2019/Ocak ayında yapılan düzenleme ile ödenmekte olan aylık tutarının 1.000 TL’ye 2020/Nisan döneminde 1.500 TL’ye, 2022/Ocak döneminde 2.500 TL’ye, 2022/Temmuz döneminde 3.500 TL’ye, 2023/Ocak döneminde 5.500 TL’ye, 2023/Nisan döneminde 7.500 TL’ye, 2024/Ocak döneminde 10.000 TL’ye ve en son temmuz ayında 12.500 TL’ye yükseltilmiştir.
Buradaki temel sorun en düşük maaşların artırılması değildir. Prim ödeme süresi ve ödenen primlerin miktarı dikkate alınmadan eşitleme yapılmasıdır. Örneğin asgari ücret üzerinden sadece 3600 gün primle emekli olan bir SSK’lı ile 9000 gün hatta daha fazla prim ödeyen Bağ-Kur’lu esnaf aynı taban maaş olan 12.500 TL almaktadır. Bu durumda sistemde uzun süre kalmanın anlamı kalmamaktadır.
Ayrıca son 5 yılda sadece düşük maaşlılar yüksek artışlarla ödüllendirilirken, uzun yıllar çalışmış yüksek ücretler üzerinden SGK’ya prim ödemiş olanlara aynı oranda güncelleme yapılmaması da sistemde uzun süre kalmayı anlamsızlaştırmakta ve kayıtlı kayıt dışılığa neden olmaktadır.

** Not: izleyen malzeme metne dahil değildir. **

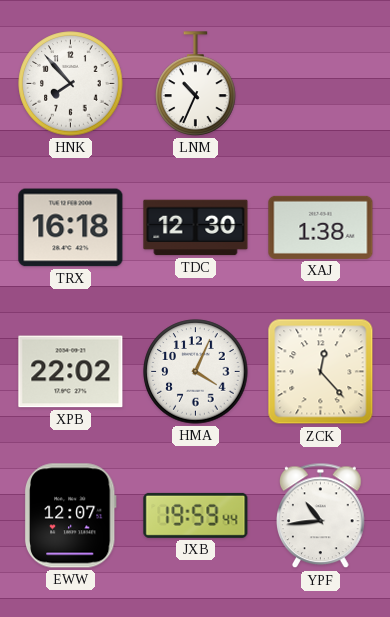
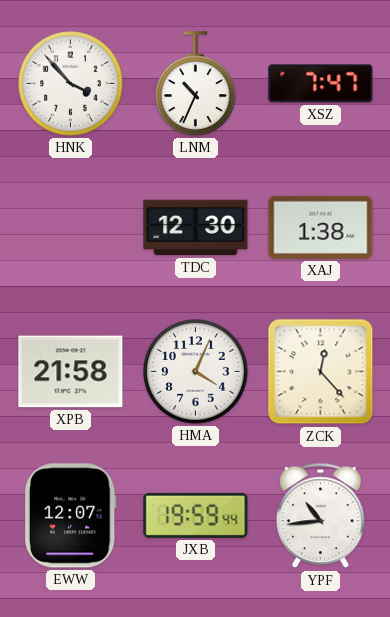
HNK: 7:53 -> 3:53
XSZ: none -> 7:47
TRX: 16:18 -> none
XPB: 22:02 -> 21:58
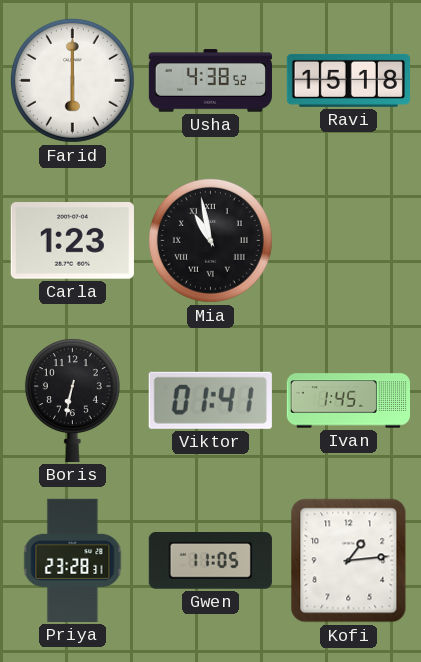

2024/Ocak’ta SSK-Bağ-Kur emeklilerine %11,68 oranında yapılan eşitlemenin temmuz ayında enflasyonun %5,42’lik altında kalan memur emeklilerine yapılmaması da statü bazlı sistem dengelerinin bozulmasına neden olmuştur…
Öte yandan son 3 yılda yaşanan yüksek enflasyon ve büyüme oranlarındaki dalgalanmalara bağlı olarak aynı süre ve prim miktarına sahip olunmasına rağmen sadece emekli olunan yıla bağlı olarak ortaya çıkan farklı maaş güncellemeleri ayrı bir problem teşkil etmektedir. Bu durumla ilgili zirve noktasını 2024 yılında ve sonrasında emeklilik dilekçesini verecek olanlarda göreceğiz…

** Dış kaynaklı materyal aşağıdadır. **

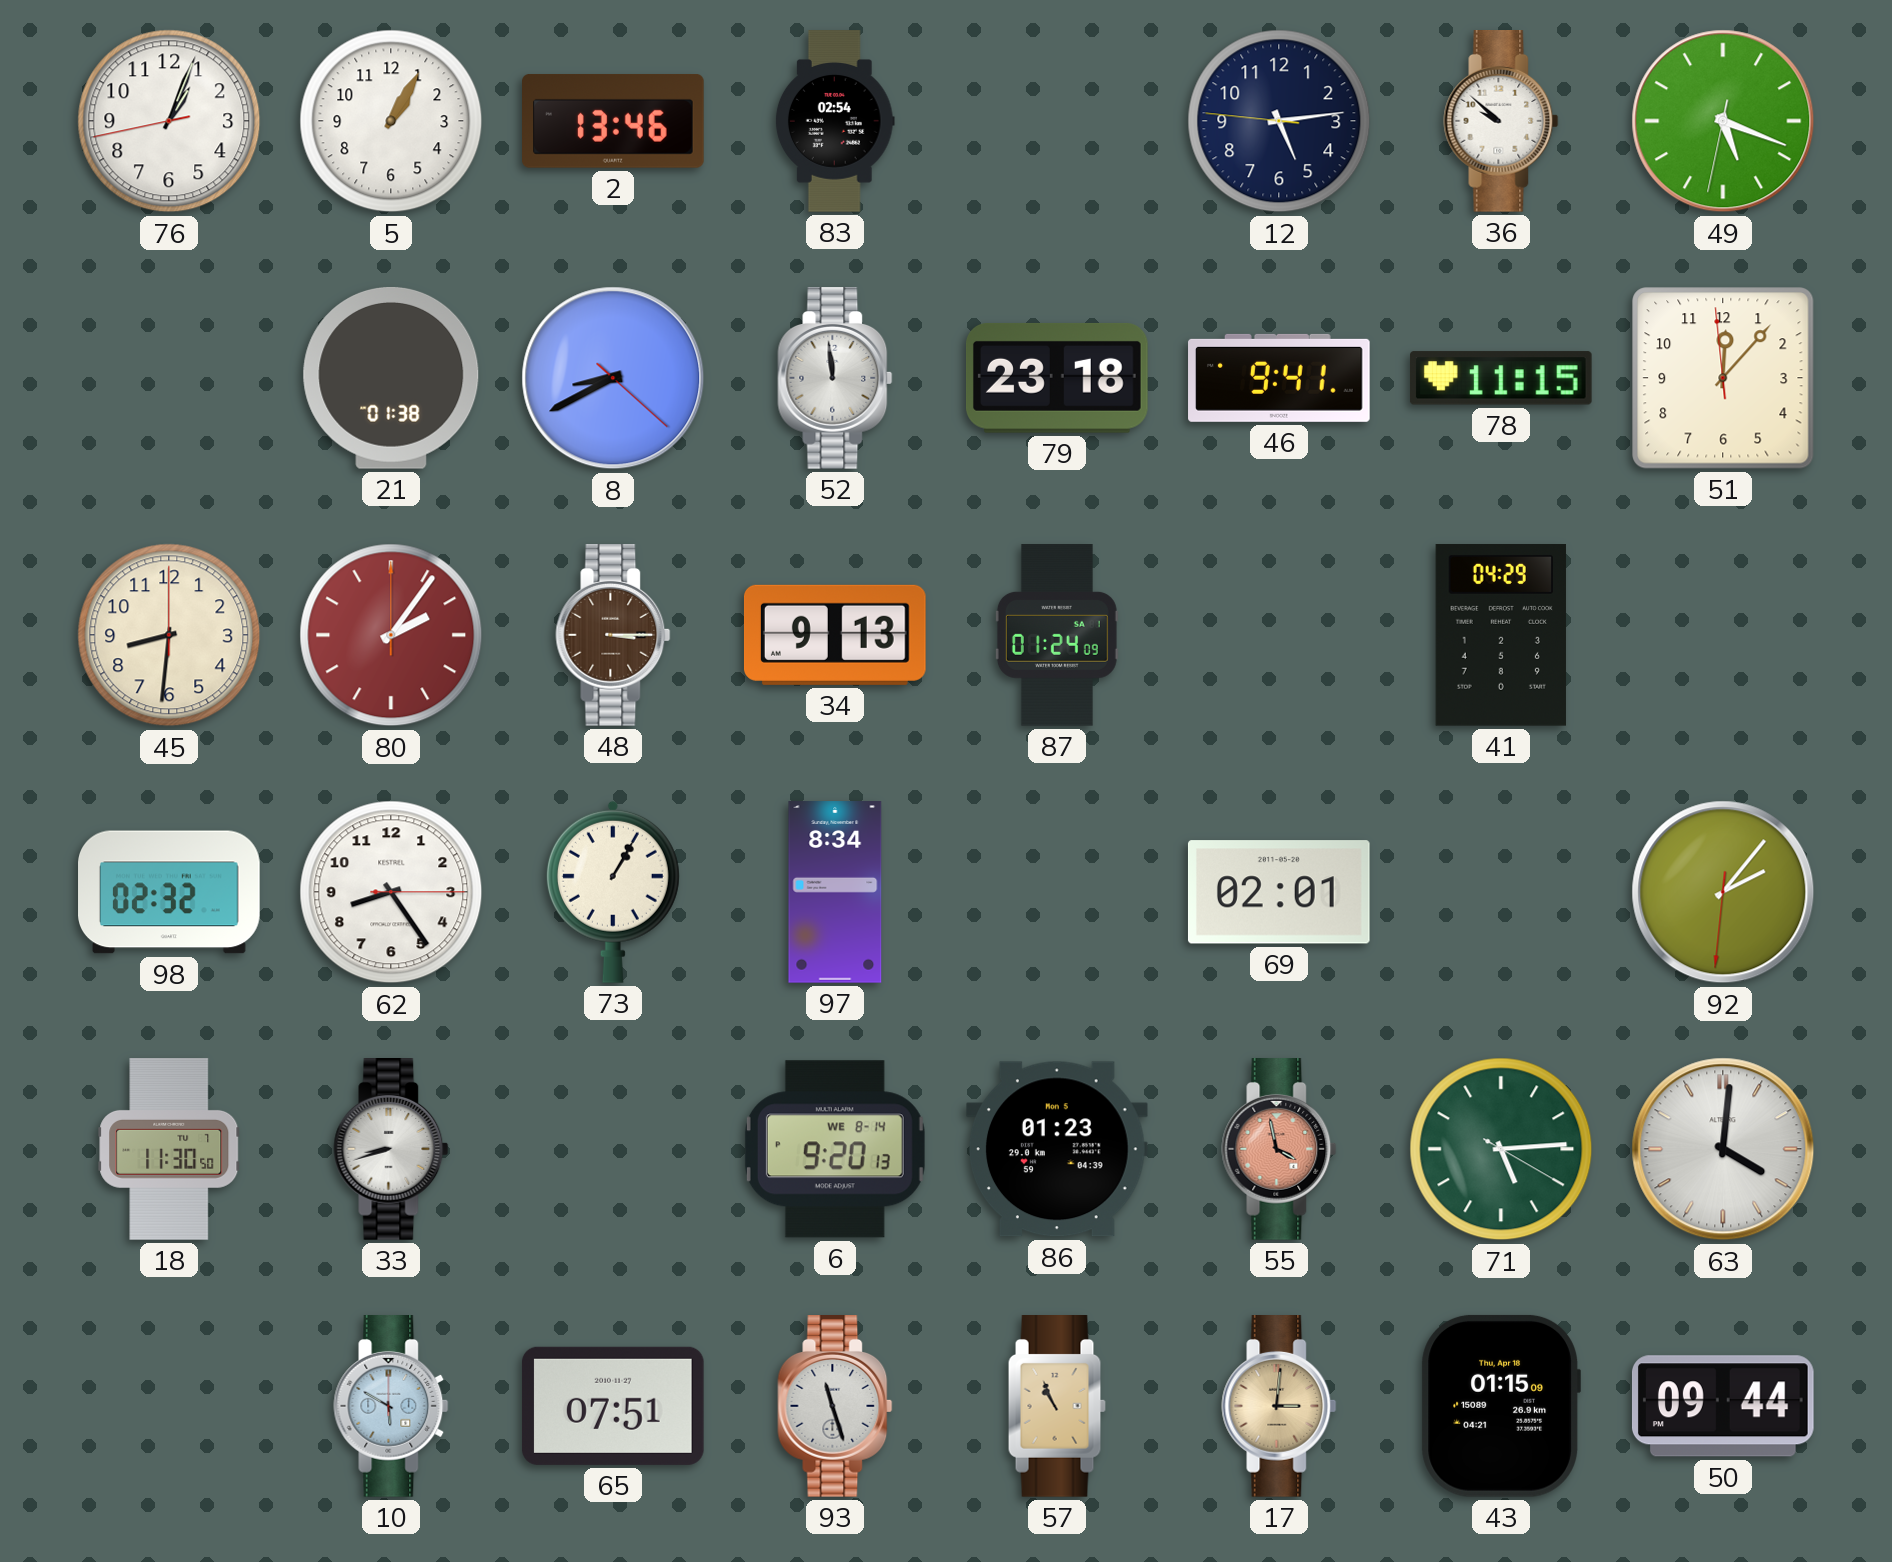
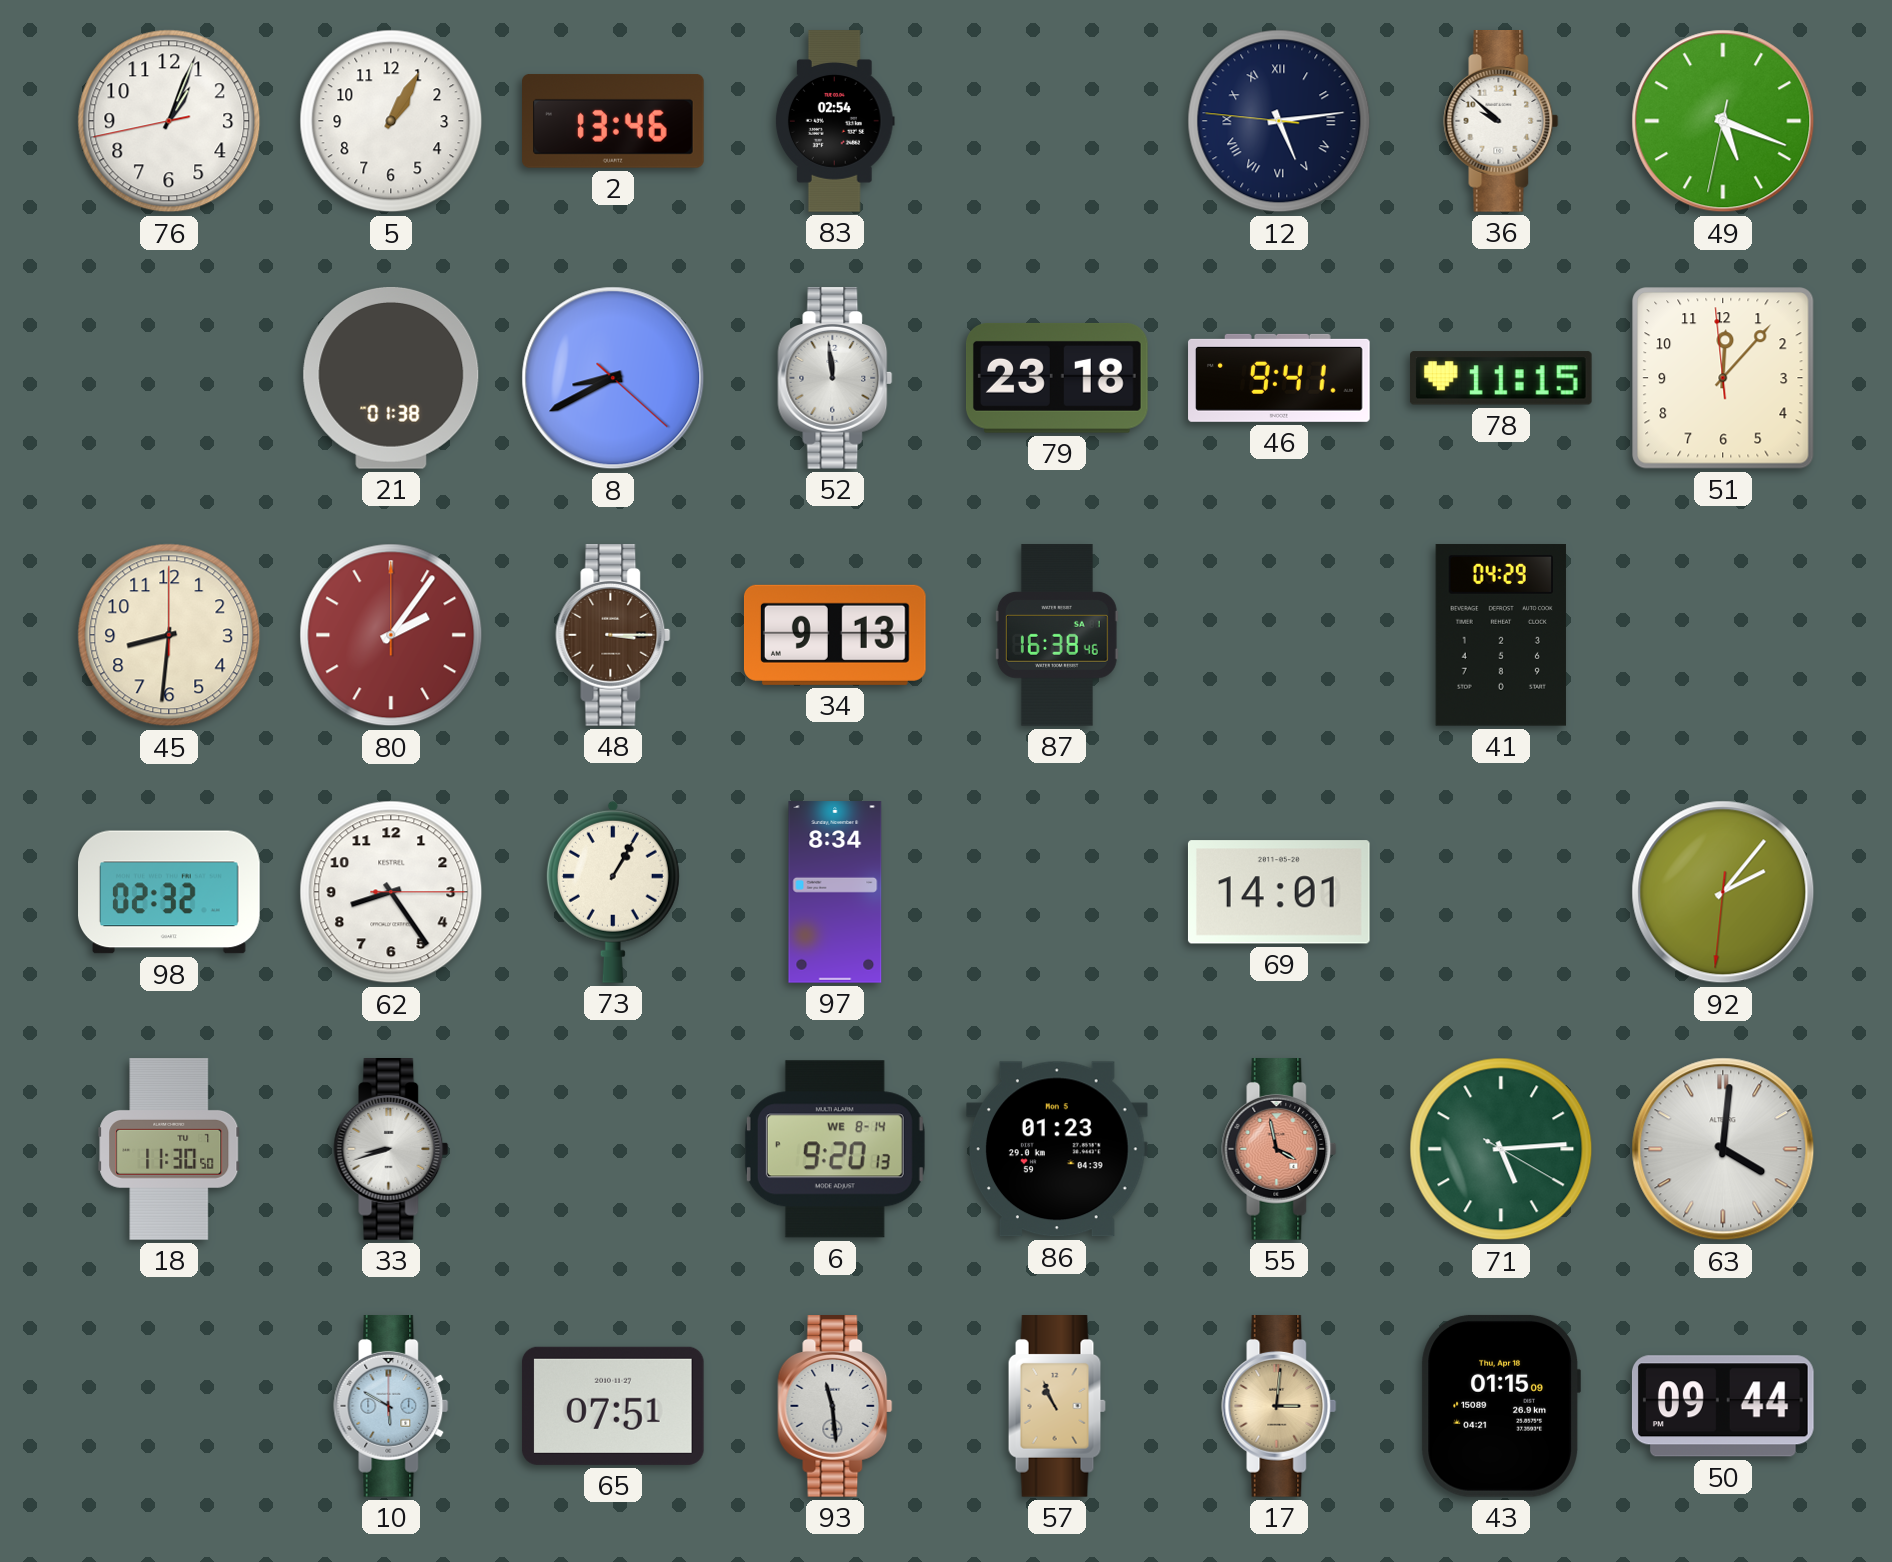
12 numerals: Arabic -> Roman
87: 01:24 -> 16:38
69: 02:01 -> 14:01
93: 11:27 -> 11:29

Sistemden kaçışların artmaması ve panik olmaması için özellikle değinmekten kaçınmıştım. Doğrusunu söylemek gerekirse 2024 yılında emekli olmak 2025 yılında emekli olmaya göre şimdiden çok cazip hâle gelmiştir. Bu açıdan da sistemden hızla kaçışların artması söz konusu olmuştur.
Memurlar ile emekli olan memurlar arasındaki maaş bağlantısının geçen sene temmuz ayında memur emeklilerinin mahrum bırakılması da ayrı bir intibak noktasını teşkil etmektedir.
Emekli maaşlarının hesaplanmasında ve güncellenmesinde majör faktör olan TÜİK’in açıkladığı (TÜFE) enflasyon rakamlarının son yıllarda emekliler ve kamuoyunda tartışmalı hâle gelmesi ise başka bir sorun teşkil etmektedir.
Binaenaleyh gerçek anlamda esaslı bir intibakın önceki intibakta olduğu gibi sadece 2,5 milyon kişiyle sınırlı olmayacağı memur emeklileri dâhil 16 milyonu aşkın tüm emeklileri kapsaması mecburi hâle gelmiştir. Aksi takdirde aynen EYT düzenlemesinde olduğu gibi yeni serzenişlere, tartışmalara ve memnuniyetsizliklere yol açacaktır.
Peki bu şekilde bir intibak yapılabilir mi?
Mevcut ekonomik durum ve bütçe imkânlarıyla maalesef imkânsız görülüyor…
Sadece söz verilen ve bugün itibarıyla hesaplandığında aylık 15 bin TL tutarındaki seyyanen zammın verilmesi hâlinde bile bu maliyet 2000 yılı öncesi maliyeti kat kat katlayacaktır.